NU DELTA ALPHA
Dance Education Honor Society
NSHSS is pleased to highlight the community outreach activities of its educational partner, Nu Delta Alpha. NDA is a national dance honor society which is designed for dance education students, dance educators, and professional dancers to express their devotion to the art form by sharing, recognizing, and promoting dance education within schools and communities. Chapters are designated for middle through high school, college through professional levels, private studios, and preparatory and home schools. By promoting Nu Delta Alpha, the National Dance Association recognizes outstanding students and professionals internationally. An important mission of NDA is to expand the student vision of dance from self to the world by encouraging community service through activities such as the Dance for Health! Project and other programs that offer dance to students with disabilities, disadvantaged youth, and people of all ages. For more information visit the NDA National Dance Honor Society website or contact: nda@aahperd.org.
Nu Delta Alpha Chapter Reaches Out to the Community
Nu Delta Alpha Member Erica Frankel
Submitted by Advisor Anna Maria D'Antonio
Brookwood High School, Snellville, Georgia
Each year as part of a dance for health project, the Brookwood High School Dance Department in Snellville, Georgia, likes to reach out to the community and introduce young girls to the world of dance with its "Girl Scouts Love to Dance" workshops. These workshops are open to local girls in Brownie, Junior, or Cadette Girl Scouting. The scouts often come with their troop to have fun while completing several requirements for their Try-Its, badges, and Interest Project Patches.
Girl Scouting was founded in 1912 by Juliette Gordon Low, who was inspired by England's programs for boys that had been thriving under Lord Baden Powell. Bringing Powell's ideas to America, Low seeded the scouting program for girls in Savannah, Georgia. The first Girl Scout meeting brought together only 18 girls, but since then Girl Scouting has grown to over 4 million participants nationwide. There are even scouting programs overseas, and these "Girl Guides" from other countries are often connected to scouts in the states to create a worldwide network. The mission of this group is to achieve four distinct ideals: development of self potential, relating to others, development of values, and contribution to society. By partnering with the Brookwood High School Dance Department, these ideals are put into practice. The Dance classes offered at Brookwood are intended to serve students with little or no dance background as well as those students who are considering a career in dance or related Performing Arts fields. Areas of concentration include dance history, anatomy, composition, and actual dance technique instruction in jazz, ballet, modern, and contemporary dance styles. Students perform in one dance production each semester utilizing their technique and understanding of all elements of a dance production.
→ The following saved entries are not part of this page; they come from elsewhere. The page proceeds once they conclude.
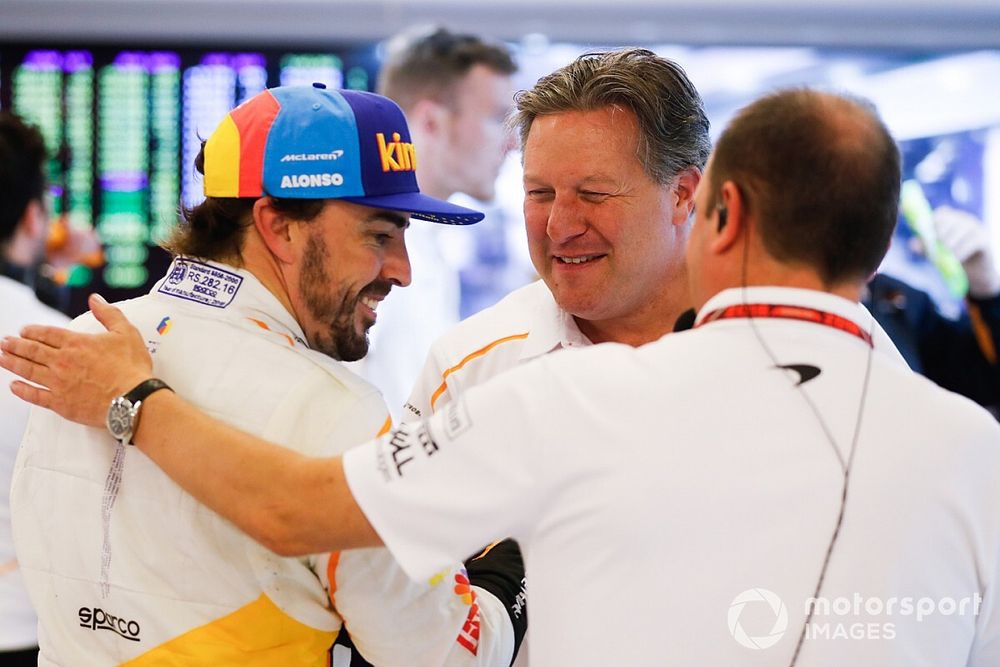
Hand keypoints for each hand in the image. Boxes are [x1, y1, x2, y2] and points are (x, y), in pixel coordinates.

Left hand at [0, 293, 151, 426]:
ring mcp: (58, 383)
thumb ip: (109, 314)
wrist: (132, 399)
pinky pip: (35, 396)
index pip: (47, 333)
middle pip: (32, 350)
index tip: (23, 331)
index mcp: (76, 343)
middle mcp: (62, 361)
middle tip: (4, 342)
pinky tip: (14, 386)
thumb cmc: (132, 368)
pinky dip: (22, 390)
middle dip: (15, 345)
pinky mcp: (60, 403)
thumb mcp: (126, 333)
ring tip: (2, 358)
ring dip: (12, 363)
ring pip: (28, 370)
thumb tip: (95, 299)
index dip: (33, 331)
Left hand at [933, 206, 999, 297]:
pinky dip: (960, 253)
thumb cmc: (953, 257)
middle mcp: (964, 218)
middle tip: (936, 251)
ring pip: (957, 233)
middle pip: (948, 222)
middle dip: (938, 237)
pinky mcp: (984, 239)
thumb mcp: (936, 252)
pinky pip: (969, 243)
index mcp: (951, 218)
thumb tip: (913, 245)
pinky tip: (956, 260)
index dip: (932, 223)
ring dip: (948, 247)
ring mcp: (975, 227)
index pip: (941, 213)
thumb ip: (924, 247)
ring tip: (945, 258)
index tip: (928, 238)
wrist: (975, 270)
During the course of the workshop girls are split into three groups. While one group is led on the stage, the other two groups learn in the Chorus and Dance rooms. After a session in one room, the groups rotate, ensuring that each girl is engaged with each respective activity. With the younger girls, the high school dance department members often will teach the importance of warming up, choreograph a small dance to be performed by the young scouts on stage, and play with movement manipulation. It's always exciting to see what movement the younger girls will create when told to act like princesses, airplanes, or elephants! The "dance party" room is also a favorite, with the limbo, chicken dance, and electric slide in full swing! With older Girl Scouts, the same fundamentals are covered but at a more mature level and appropriate pace. Girls often have fun learning about different types of cultural dance and its significance to the region from which it originated.
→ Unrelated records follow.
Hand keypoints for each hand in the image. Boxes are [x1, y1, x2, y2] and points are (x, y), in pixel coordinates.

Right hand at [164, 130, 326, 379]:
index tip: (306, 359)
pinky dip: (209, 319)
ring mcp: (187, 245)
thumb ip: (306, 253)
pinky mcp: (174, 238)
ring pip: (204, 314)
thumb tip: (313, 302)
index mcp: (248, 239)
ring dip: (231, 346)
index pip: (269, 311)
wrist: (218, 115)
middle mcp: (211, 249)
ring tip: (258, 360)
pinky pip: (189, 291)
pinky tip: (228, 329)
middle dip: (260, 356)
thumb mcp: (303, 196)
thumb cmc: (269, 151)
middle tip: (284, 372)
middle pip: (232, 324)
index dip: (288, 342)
After a snack break during which the Brookwood dancers interact more one-on-one with the girls, the entire group makes its way into the audience of the theater. The theatrical aspect of dance is explored with the scouts as it is demonstrated how a dance gets from an idea in one's head onto the stage. Girl volunteers come up with pedestrian movements, and these movements are manipulated using elements of time, energy and space. The girls then are introduced to the choreographic process. A brief informal performance by the advanced high school dance class then shows the girls what the finished product, including lights, sound, and costuming, looks like. Girls can take home their ballerina nametags and the Girl Scouting insignia they have earned.
Each year this outreach program is warmly received. Word is distributed throughout the Girl Scout Council of Northwest Georgia by individual service units, and there are often a tremendous number of leaders who are anxious to sign their girls up. We also have many girls referred to the workshops by word of mouth, since the leaders are always thrilled with the quality and professionalism of the high schoolers and the workshop as a whole. Many leaders even bring their scouts back year after year! The money that is made for the dance department through these workshops is used towards the annual National High School Dance Festival. This opportunity allows Brookwood dancers the chance to travel to the conference to not only become part of a gigantic creative forum, but also to audition for schools and summer programs and perform as a part of the Festival's many shows. The "Girl Scouts Love to Dance" workshop is offered each year and spots often fill up quickly as leaders reserve spots for their scouts as soon as they can. This Dance for Health fundraiser truly embodies the spirit of community outreach by not only making it possible for the high schoolers to further their own dancing pursuits, but also to bring dance to younger girls.